**Trecho fornecido:**
◆ ◆ ◆ ◆ ◆

Mas, como se trata de um assunto desagradável – a economia da morte – existem outras maneiras de conhecê-lo de maneira mais divertida. Abaixo estão duas peças de teatro e três filmes, onde a guerra é um mercado lucrativo não apenas para fabricantes de armas, mas também para pequenos empreendedores e intermediários com influência política.
A peça “Major Bárbara” (Bernard Shaw, 1905) mostra o conflito entre a produção de armamentos feita pelo capitalista Andrew Undershaft e sua filha Bárbara, major no Exército da Salvação. Undershaft defende que a paz é mantida pelo poder das armas e que a prosperidade de uma nação está diretamente ligada ao comércio de equipamentos de guerra. Já Bárbara acredita na salvação das almas por meio de atos de caridade e rejeita os métodos e princípios do pai, vendo a produção e comércio de armas como algo imoral. Shaw desmonta os princípios moralistas da Bárbara e faz um grande elogio ao capitalismo produtivo no mesmo nível do Manifesto Comunista (Marx, Engels, 1872).
“Mãe Coragem e seus filhos” (Bertolt Brecht, 1941) retrata a guerra do lado dos pequenos empreendedores. Mãe Coragem ganha a vida vendendo provisões para os exércitos em conflito, durante a Guerra de Trinta Anos (1618-1648), demonstrando que, numa guerra, pode ter oportunidades de negócio para todos. Brecht, entretanto, ficou muito insatisfeito com a reação do público. Apesar do alto preço que Mãe Coragem paga pelo seu empreendedorismo, o público continua torcendo para que seu negócio dê certo.
No filme “Deuses Malditos” (Luchino Visconti, 1969), a relação entre guerra, poder e comércio é explorada dentro da ascensão nazista. Narra o complicado apoio de uma rica família industrial alemã, os von Essenbeck, cujo império está ligado à produção de aço e, conseqüentemente, à indústria bélica, ao regime de Hitler. Visconti mostra como a guerra e o fascismo são sustentados por interesses econômicos, revelando como as elites industriais participaram da montagem da guerra em troca de poder e lucro. Mostra ainda a luta entre o velho nazismo (as SA, de Ernest Röhm, que quer deixar de ser tropa de choque para se transformar em exército, pressionando os von Essenbeck para que lhes forneçam armas pesadas) contra o novo nazismo (as SS, de Heinrich Himmler, subordinadas tecnicamente ao Exército). A chegada das tropas das SS de balsa ao amanhecer no hotel a beira do lago, onde estão hospedadas as SA, é um exemplo perfeito de terror político.

◆ ◆ ◆ ◆ ◆

(Dados coletados)
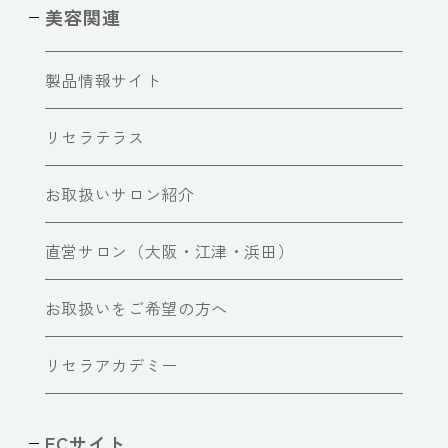
美容関連
製品情報サイト
リセラテラス
お取扱いサロン紹介
直営サロン（大阪・江津・浜田）
お取扱いをご希望の方へ
リセラアカデミー
ECサイト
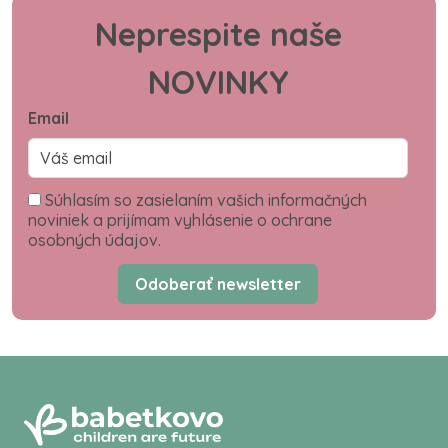
Neprespite naše
NOVINKY
Email
Súhlasím so zasielaním vašich informačných
noviniek a prijímam vyhlásenie o ochrane
osobných údajov.
Odoberať newsletter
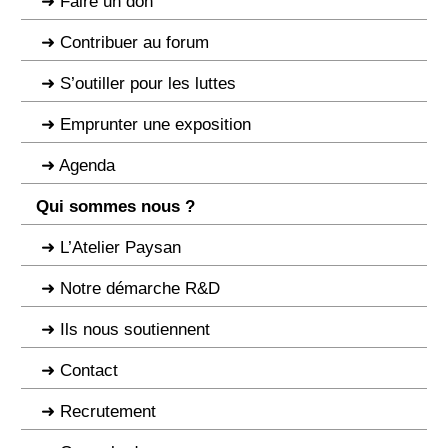
Faire un don
Contribuer au forum
S’outiller pour les luttes
Emprunter une exposition
Agenda
Qui sommes nous ?
L’Atelier Paysan
Notre démarche R&D
Ils nous soutiennent
Contact
Recrutement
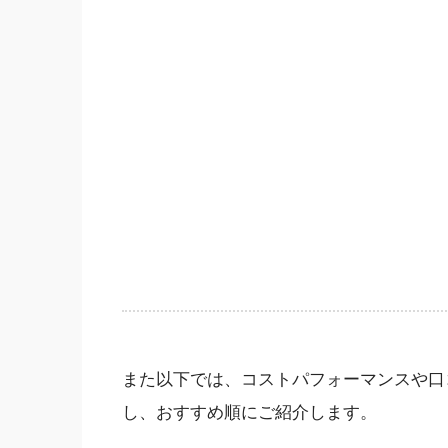
また以下では、コストパフォーマンスや口
し、おすすめ順にご紹介します。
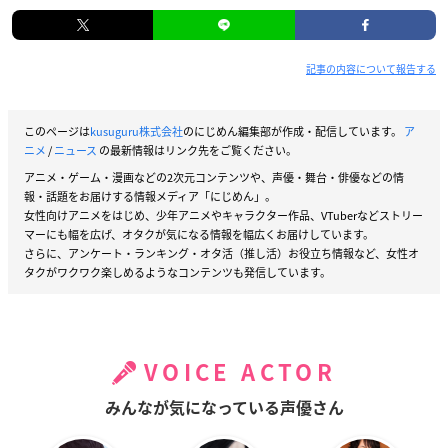
記事の内容について報告する
このページは
kusuguru株式会社
のにじめん編集部が作成・配信しています。
ア
ニメ
/
ニュース
の最新情報はリンク先をご覧ください。
アニメ・ゲーム・漫画などの2次元コンテンツや、声優・舞台・俳優などの情
報・話題をお届けする情報メディア「にじめん」。
女性向けアニメをはじめ、少年アニメやキャラクター作品、VTuberなどストリー
マーにも幅を広げ、オタクが気になる情報を幅広くお届けしています。
さらに、アンケート・ランキング・オタ活（推し活）お役立ち情報など、女性オ
タクがワクワク楽しめるようなコンテンツも発信しています。
VOICE ACTOR
みんなが気になっている声優さん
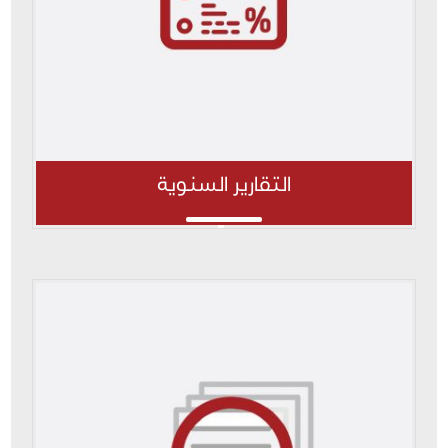
التقارير السنوية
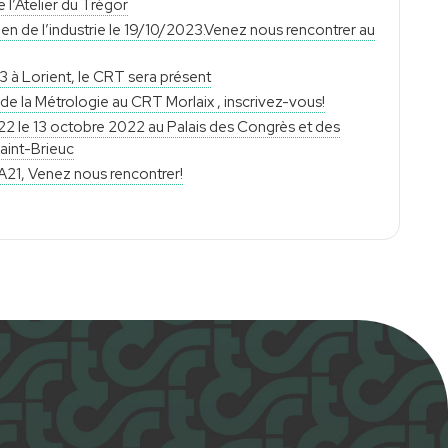
de l’Atelier du Trégor
en de l’industrie le 19/10/2023.Venez nous rencontrer au
à Lorient, le CRT sera présent
e la Métrologie au CRT Morlaix , inscrivez-vous!
le 13 octobre 2022 au Palais des Congrès et des
Saint-Brieuc
A21, Venez nous rencontrer!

◆ ◆ ◆ ◆ ◆

**Instrução A:**
Repita, sem nenhuma alteração, a passagem do texto sobre a economia da guerra que vai de "Mas, como se" até "com influência política.".
**Instrução B:**
Formate como uma lista JSON de strings, com uma string para cada linha e sem as linhas em branco, a sequência dos dados coletados que começa na linha que contém "Neprespite naše" e segue até o fim desses dados, incluindo as duas extremidades. Deixe as imagens de fora da resposta.

**Sua resposta A:**
Mas, como se trata de um assunto desagradável – a economia da morte – existem outras maneiras de conhecê-lo de maneira mais divertida. Abaixo estão duas peças de teatro e três filmes, onde a guerra é um mercado lucrativo não apenas para fabricantes de armas, mas também para pequenos empreendedores e intermediários com influência política.

**Sua resposta B:**
[
  "Neprespite naše",
  "NOVINKY",
  "Email",
  "Súhlasím so zasielaním vašich informačných",
  "noviniek a prijímam vyhlásenie o ochrane",
  "osobných údajov.",
  "Odoberať newsletter",
  "Faire un don",
  "Contribuer au forum",
  "S’outiller pour les luttes",
  "Emprunter une exposition",
  "Agenda",
  "Qui sommes nous ?",
  "L’Atelier Paysan",
  "Notre démarche R&D",
  "Ils nous soutiennent",
  "Contact",
  "Recrutement",
  "また以下では、コストパフォーマンスや口",
  "し、おすすめ順にご紹介します。",
  "記事の内容について報告する",
  "このページは",
  "kusuguru株式会社",
  "のにじめん編集部が作成・配信しています。",
  "ア",
  "ニメ",
  "/",
  "ニュース",
  "の最新情報はリンク先をご覧ください。",
  "アニメ・ゲーム・漫画などの2次元コンテンツや、声優・舞台・俳優などの情",
  "報・話題をお届けする情報メディア「にじめん」。",
  "女性向けアニメをはじめ、少年アニメやキャラクター作品、VTuberなどストリー",
  "マーにも幅を広げ、オタクが気になる情報を幅広くお届けしています。",
  "さらに、アンケート・ランキング・オタ活（推し活）お役立ち情報など、女性オ",
  "タクがワクワク楽しめるようなコンテンツも発信しています。",
  "VOICE ACTOR",
  "みんなが気になっている声優さん",
  "التقارير السنوية",
  "de l’Atelier du Trégor",
  "en de l’industrie le 19/10/2023.Venez nous rencontrer au",
  "à Lorient, le CRT sera présent",
  "e la Métrologie au CRT Morlaix , inscrivez-vous!",
  "le 13 octobre 2022 au Palais des Congrès et des",
  "Saint-Brieuc",
  "A21, Venez nous rencontrer!"
]